En el pueblo, al principio, lo veían en el boliche y le pagaban unos tragos porque era del Ejército. El negro Cayetano, el que compuso la marcha que tocaron en el convento de San Carlos y era amigo del ministro de Guerra. Ahora nadie dice nada. 

Ahora el sol se clava desde la ventana y el negro Cayetano corre la cortina y mira los troncos del patio. Está decidido a irse bien temprano como un forajido. Llevar algunas partituras, dos prendas de ropa y el sable que Madariaga le regaló tras escuchar la marcha en Santa Fe. 

Cayetano le escribe a Sánchez que está activo y que en los campos se le hace tedioso y que la gente es despreciable y que lo espere que pronto va a estar por allá. 

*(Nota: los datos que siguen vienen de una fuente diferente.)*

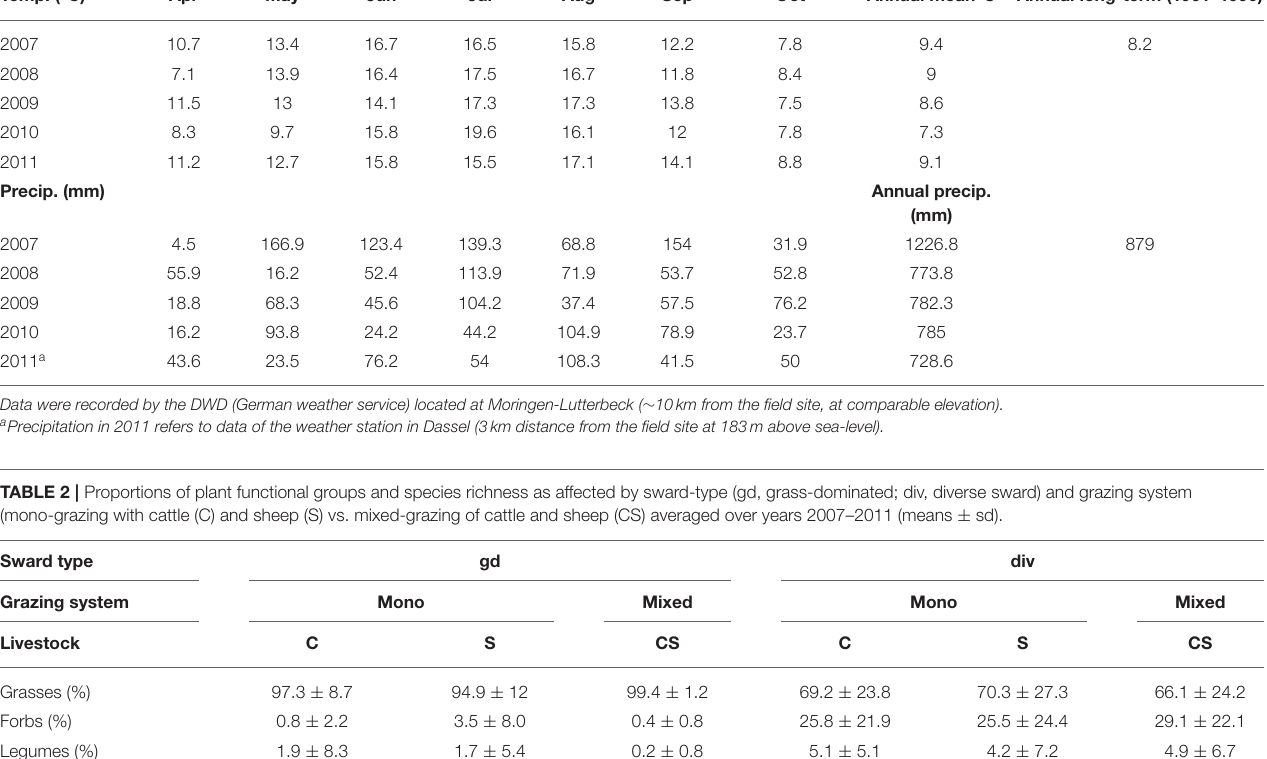
TABLE 1 | Annual and monthly mean temperatures ( ◦ C) and precipitation sums (precip., mm) between April and October for the grazing seasons 2007 until 2011 compared to long-term averages (1961–1990). Temp. ( ◦ C)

Y ojalá hubiera sido sueño, escribe. La luna se afirma en lo alto del convento. Cayetano trepa el muro con dificultad. Se descuelga con sus brazos estirados. Arrastra el mismo peso que arrastró desde siempre. Barretea una puerta para ingresar, camina hasta el altar y se inclina. Tararea la marcha. 

Antes de desvanecerse, siente un pinchazo en las rodillas y los tobillos. Lo absorbe la pesadez del ambiente y es como si otro cuerpo se hundiera en su cuerpo. Llega a verse escapar hacia un horizonte sin sonidos. Lo trasladan a Rosario para curarle las quebraduras y lo ponen a morir en una cama. Eso sucedió, no fue un sueño, escribe. Lo vi.